OhioHealth Medical Minute: Seasonal Affective Disorder
If you live in central Ohio, this time of the year can be tough. Quite often the weather is gray, rainy, snowy, and cold. One thing we don't see in great abundance is sunshine. That can be pretty depressing, but there is something that goes even further than just longing for a nice sunny day. Some people can have real issues with something called SAD, or seasonal affective disorder.
The Mayo Clinic describes SAD as a type of depression that's related to changes in seasons — SAD begins and ends at about the same times every year. If you're like most people with SAD, your symptoms start in the fall and continue into the winter months, sapping your energy and making you feel moody. Less often, SAD causes depression in the spring or early summer.
Dr. Craig Travis is the director of behavioral sciences at OhioHealth Grant Medical Center and the medical education department at Grant.
"Seasonal Affective Disorder is a mental illness that is noticeable by a clinician, and has very real consequences for those who live with it every day," Dr. Travis said.
SAD really sets in when it impacts someone's daily function.
"It gets in the way of their work, education, personal relationships because people have a tendency to be very depressed when they are having these things," Dr. Travis said.
Treatments can vary from person to person, but some can be effective.

▶ _WORK REQUEST 1_
Retype the stretch of the piece on seasonal affective disorder from "The Mayo Clinic" through "someone's daily function.".
▶ _WORK REQUEST 2_
Decide whether each statement below agrees with the piece on seasonal affective disorder. Answer yes or no for each and quote the deciding words.
(a) For most people with SAD, symptoms begin in the spring.
(b) Dr. Craig Travis is the director of behavioral sciences at OhioHealth Grant Medical Center.
(c) SAD begins and ends at about the same times every year.

▶ _INFORMATION SUPPLIED_
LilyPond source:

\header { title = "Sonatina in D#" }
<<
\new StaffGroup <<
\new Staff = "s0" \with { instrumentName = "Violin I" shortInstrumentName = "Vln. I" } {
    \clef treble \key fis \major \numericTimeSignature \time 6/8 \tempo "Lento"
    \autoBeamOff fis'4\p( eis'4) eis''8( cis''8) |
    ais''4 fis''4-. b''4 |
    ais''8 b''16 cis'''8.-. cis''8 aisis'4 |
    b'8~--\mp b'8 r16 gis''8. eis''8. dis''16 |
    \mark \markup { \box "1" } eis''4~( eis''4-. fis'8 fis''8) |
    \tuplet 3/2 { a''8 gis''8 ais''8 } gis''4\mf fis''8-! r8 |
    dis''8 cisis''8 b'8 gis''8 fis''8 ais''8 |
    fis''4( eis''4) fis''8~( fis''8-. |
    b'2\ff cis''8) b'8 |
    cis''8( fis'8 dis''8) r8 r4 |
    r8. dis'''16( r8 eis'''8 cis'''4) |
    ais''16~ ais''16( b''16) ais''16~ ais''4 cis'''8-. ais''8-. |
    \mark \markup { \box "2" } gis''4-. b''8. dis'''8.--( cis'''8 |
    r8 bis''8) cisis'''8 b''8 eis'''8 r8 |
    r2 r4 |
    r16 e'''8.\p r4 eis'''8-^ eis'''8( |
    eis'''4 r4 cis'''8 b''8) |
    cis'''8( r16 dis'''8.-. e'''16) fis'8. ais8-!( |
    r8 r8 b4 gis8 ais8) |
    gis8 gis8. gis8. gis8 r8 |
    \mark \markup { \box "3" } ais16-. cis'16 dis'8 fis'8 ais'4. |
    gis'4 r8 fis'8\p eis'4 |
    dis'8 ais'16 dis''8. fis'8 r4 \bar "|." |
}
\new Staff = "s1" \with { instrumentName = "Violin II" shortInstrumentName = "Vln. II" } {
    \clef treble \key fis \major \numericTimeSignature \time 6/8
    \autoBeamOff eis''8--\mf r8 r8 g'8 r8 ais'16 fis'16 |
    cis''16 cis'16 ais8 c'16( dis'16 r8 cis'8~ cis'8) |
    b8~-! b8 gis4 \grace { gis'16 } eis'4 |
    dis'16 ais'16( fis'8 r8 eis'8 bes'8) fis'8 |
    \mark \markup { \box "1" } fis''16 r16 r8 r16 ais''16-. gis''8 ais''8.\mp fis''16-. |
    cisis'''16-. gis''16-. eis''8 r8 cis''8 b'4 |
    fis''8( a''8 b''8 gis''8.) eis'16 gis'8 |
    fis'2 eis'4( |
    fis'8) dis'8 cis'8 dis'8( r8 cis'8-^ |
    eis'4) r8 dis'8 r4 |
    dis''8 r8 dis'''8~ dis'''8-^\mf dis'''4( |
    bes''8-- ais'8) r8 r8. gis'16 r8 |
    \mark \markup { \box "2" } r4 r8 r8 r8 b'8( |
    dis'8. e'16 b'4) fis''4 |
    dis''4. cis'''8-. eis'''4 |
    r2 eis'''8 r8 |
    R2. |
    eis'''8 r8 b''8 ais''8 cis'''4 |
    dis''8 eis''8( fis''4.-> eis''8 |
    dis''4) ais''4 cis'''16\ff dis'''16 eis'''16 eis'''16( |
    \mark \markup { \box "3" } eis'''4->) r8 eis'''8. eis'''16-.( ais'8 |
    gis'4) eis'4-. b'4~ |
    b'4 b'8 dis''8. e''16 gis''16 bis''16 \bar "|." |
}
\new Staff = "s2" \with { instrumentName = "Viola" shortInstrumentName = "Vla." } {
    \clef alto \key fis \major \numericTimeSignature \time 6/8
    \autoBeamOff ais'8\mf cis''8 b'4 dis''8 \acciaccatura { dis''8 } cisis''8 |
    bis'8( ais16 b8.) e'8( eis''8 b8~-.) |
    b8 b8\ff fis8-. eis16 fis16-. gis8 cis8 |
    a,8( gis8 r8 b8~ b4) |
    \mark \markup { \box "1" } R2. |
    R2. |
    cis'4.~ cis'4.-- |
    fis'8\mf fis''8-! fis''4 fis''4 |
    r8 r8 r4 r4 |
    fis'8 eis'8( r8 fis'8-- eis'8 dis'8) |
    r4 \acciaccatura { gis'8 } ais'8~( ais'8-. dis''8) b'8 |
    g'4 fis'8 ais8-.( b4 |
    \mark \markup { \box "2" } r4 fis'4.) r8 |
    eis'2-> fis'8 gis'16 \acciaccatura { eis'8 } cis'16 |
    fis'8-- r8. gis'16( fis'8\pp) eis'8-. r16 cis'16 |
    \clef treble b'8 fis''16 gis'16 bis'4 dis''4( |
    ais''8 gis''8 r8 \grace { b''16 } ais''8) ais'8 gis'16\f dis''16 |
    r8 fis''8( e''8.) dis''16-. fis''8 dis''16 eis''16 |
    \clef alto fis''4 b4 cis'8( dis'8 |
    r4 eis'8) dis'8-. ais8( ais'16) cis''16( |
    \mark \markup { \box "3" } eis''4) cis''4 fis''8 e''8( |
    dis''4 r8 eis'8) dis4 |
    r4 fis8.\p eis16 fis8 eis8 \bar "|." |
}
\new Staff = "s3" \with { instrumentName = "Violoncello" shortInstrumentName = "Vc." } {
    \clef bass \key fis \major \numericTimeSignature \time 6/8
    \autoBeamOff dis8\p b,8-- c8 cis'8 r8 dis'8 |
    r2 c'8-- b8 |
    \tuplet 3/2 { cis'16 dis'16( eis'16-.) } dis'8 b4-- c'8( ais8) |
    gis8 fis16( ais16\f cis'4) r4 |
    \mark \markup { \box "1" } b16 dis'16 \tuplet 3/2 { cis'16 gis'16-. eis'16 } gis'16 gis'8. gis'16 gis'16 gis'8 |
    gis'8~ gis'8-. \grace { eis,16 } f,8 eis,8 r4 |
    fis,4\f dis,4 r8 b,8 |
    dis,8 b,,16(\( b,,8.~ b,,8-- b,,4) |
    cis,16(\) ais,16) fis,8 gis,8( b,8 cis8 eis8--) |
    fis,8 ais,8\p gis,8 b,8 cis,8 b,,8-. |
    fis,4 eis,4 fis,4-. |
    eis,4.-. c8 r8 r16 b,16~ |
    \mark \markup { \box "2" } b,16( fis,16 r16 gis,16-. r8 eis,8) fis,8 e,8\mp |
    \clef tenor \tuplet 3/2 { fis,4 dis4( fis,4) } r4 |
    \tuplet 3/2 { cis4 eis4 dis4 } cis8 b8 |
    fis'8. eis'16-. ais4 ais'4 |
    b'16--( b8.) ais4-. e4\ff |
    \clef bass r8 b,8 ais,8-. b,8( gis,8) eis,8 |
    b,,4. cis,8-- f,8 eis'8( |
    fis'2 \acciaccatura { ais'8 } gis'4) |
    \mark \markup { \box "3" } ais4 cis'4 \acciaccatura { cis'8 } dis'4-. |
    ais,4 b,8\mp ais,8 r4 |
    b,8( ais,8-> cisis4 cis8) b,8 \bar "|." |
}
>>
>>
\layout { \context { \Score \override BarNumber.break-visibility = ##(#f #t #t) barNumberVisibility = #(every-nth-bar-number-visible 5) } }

▶ _EXERCISE RESULT 1_
The Mayo Clinic describes SAD as a type of depression that's related to changes in seasons — SAD begins and ends at about the same times every year. If you're like most people with SAD, your symptoms start in the fall and continue into the winter months, sapping your energy and making you feel moody. Less often, SAD causes depression in the spring or early summer.
Dr. Craig Travis is the director of behavioral sciences at OhioHealth Grant Medical Center and the medical education department at Grant.
"Seasonal Affective Disorder is a mental illness that is noticeable by a clinician, and has very real consequences for those who live with it every day," Dr. Travis said.
SAD really sets in when it impacts someone's daily function.

▶ _EXERCISE RESULT 2_
(a) No: "your symptoms start in the fall and continue into the winter months"
(b) Yes: "Dr. Craig Travis is the director of behavioral sciences at OhioHealth Grant Medical Center"
(c) Yes: "SAD begins and ends at about the same times every year"